GAUTIER Théophile (1811-1872). MANUSCRIT autographe, [Musée secret] ; 3 pages in-8 (marques de plis, rousseurs, réparation au pli intérieur du bifeuillet).

Estimation : 1 500 - 2 000 €
Adjudication : 2 860 €
Description
♦ Manuscrit de travail de Musée secret, magnifique et fameux poème érotique écrit pour « la Présidente ».

♦ Ce long et superbe poème de 22 quatrains en rimes croisées a été écrit en septembre 1850 pour Apollonie SABATIER, « la Présidente », pendant un séjour fait avec Venise avec elle et Louis de Cormenin. Il devait faire partie de la première édition d’Émaux et Camées (1852), mais en fut retiré au dernier moment par crainte de la censure. Il parut pour la première fois, anonyme, dans Le Parnasse satyrique du dix-neuvième siècle, publié par Poulet-Malassis à Bruxelles en 1864. Il fut recueilli dans une édition clandestine préparée par Poulet-Malassis des Poésies de Th. Gautier qui ne figureront pas dans ses œuvres (1873), où il ouvre la section des « Galanteries », puis dans l’appendice, tiré à 15 exemplaires hors commerce, du tome II des Poésies complètes (Charpentier, 1876). C’est le gendre de Gautier, Émile Bergerat, qui le révélera au public en 1879 dans son livre Théophile Gautier, entretiens, souvenirs et correspondance, avec une lettre de Paul de Saint-Victor définissant ce poème comme « le dernier mot de la beauté plastique ». [Voir Charles de Lovenjoul, Histoire des œuvres de Théophile Gautier, t. II, p. 274 et 604-607.]
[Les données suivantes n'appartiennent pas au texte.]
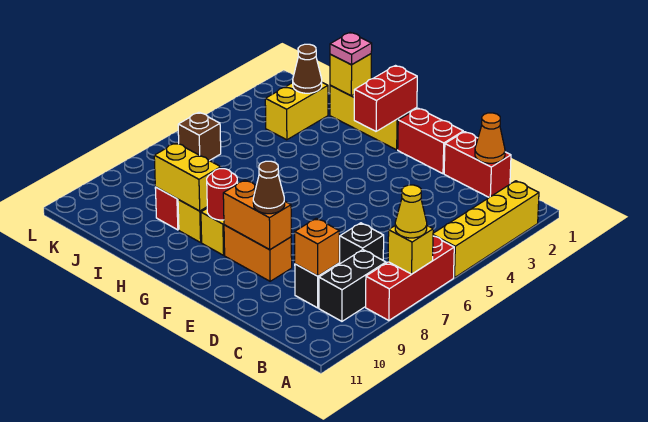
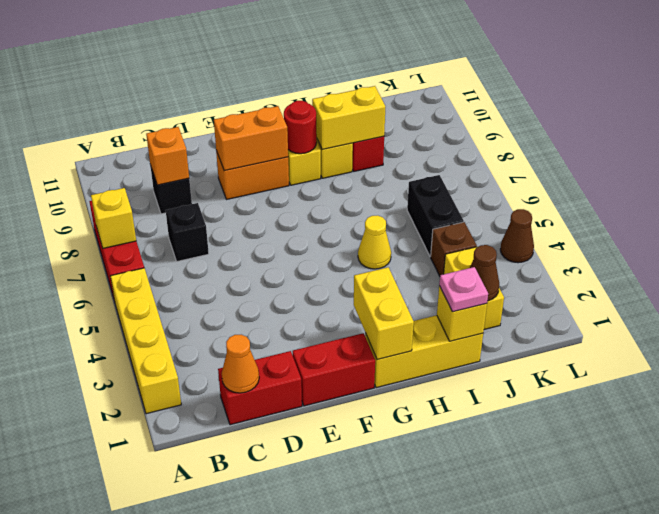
yellow cone A7 level 3 -> yellow cone H5 level 1
black brick B8:B9 level 1 -> black brick J5:J6 level 1
brown cone E9 level 3 -> brown cone L4 level 1
red brick G1:G2 level 2 -> yellow brick G1:G2 level 2
brown brick K6 level 1 -> brown brick J4 level 1

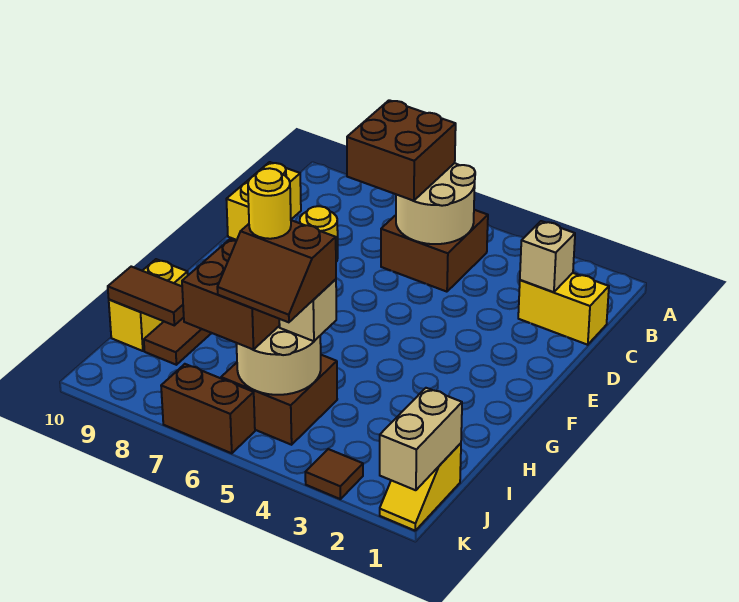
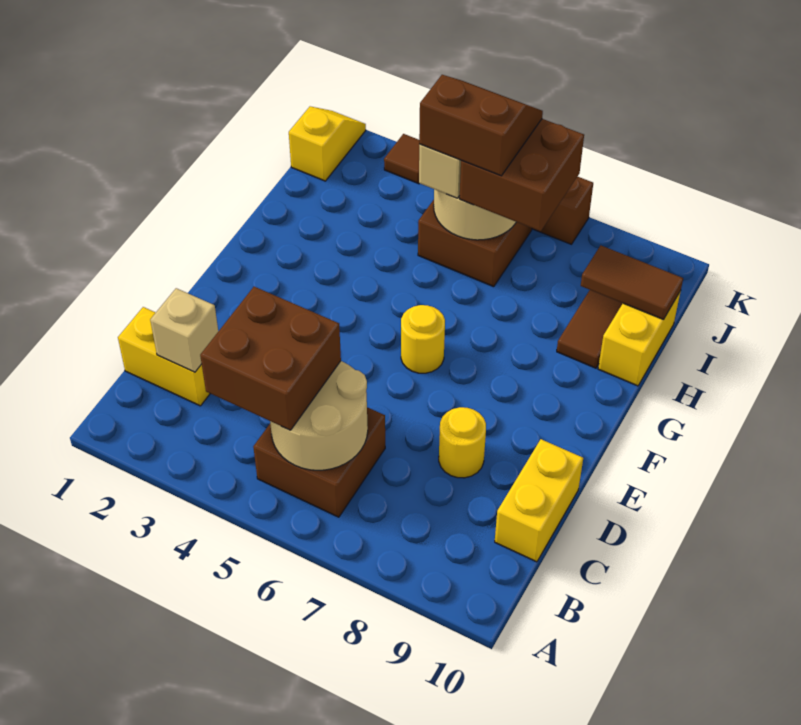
brown brick B6:C7 level 3 -> brown brick B4:C5 level 3
yellow round brick I6 level 5 -> yellow round brick F6 level 1
tan brick J1:K1 level 2 -> none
Le titre fait évidemment référence au cabinet secret du musée de Naples.

Le manuscrit, quasiment sans ponctuation, présente des ratures et corrections, et d’importantes variantes inédites, différentes de celles relevées par Lovenjoul dans le manuscrit de premier jet sur le carnet de Louis de Cormenin. L’ordre des strophes est modifié sur ce manuscrit, et certains quatrains figurent en deux ou trois versions successives. Sur les deux premières pages, Gautier a d’abord mis au net son poème, en 19 quatrains, puis il y a porté des corrections, et ajouté dans la marge de gauche deux nouveaux quatrains, puis rédigé dans la marge de droite des versions alternatives de six strophes, avant de mettre au point sur la troisième page une nouvelle suite de neuf quatrains.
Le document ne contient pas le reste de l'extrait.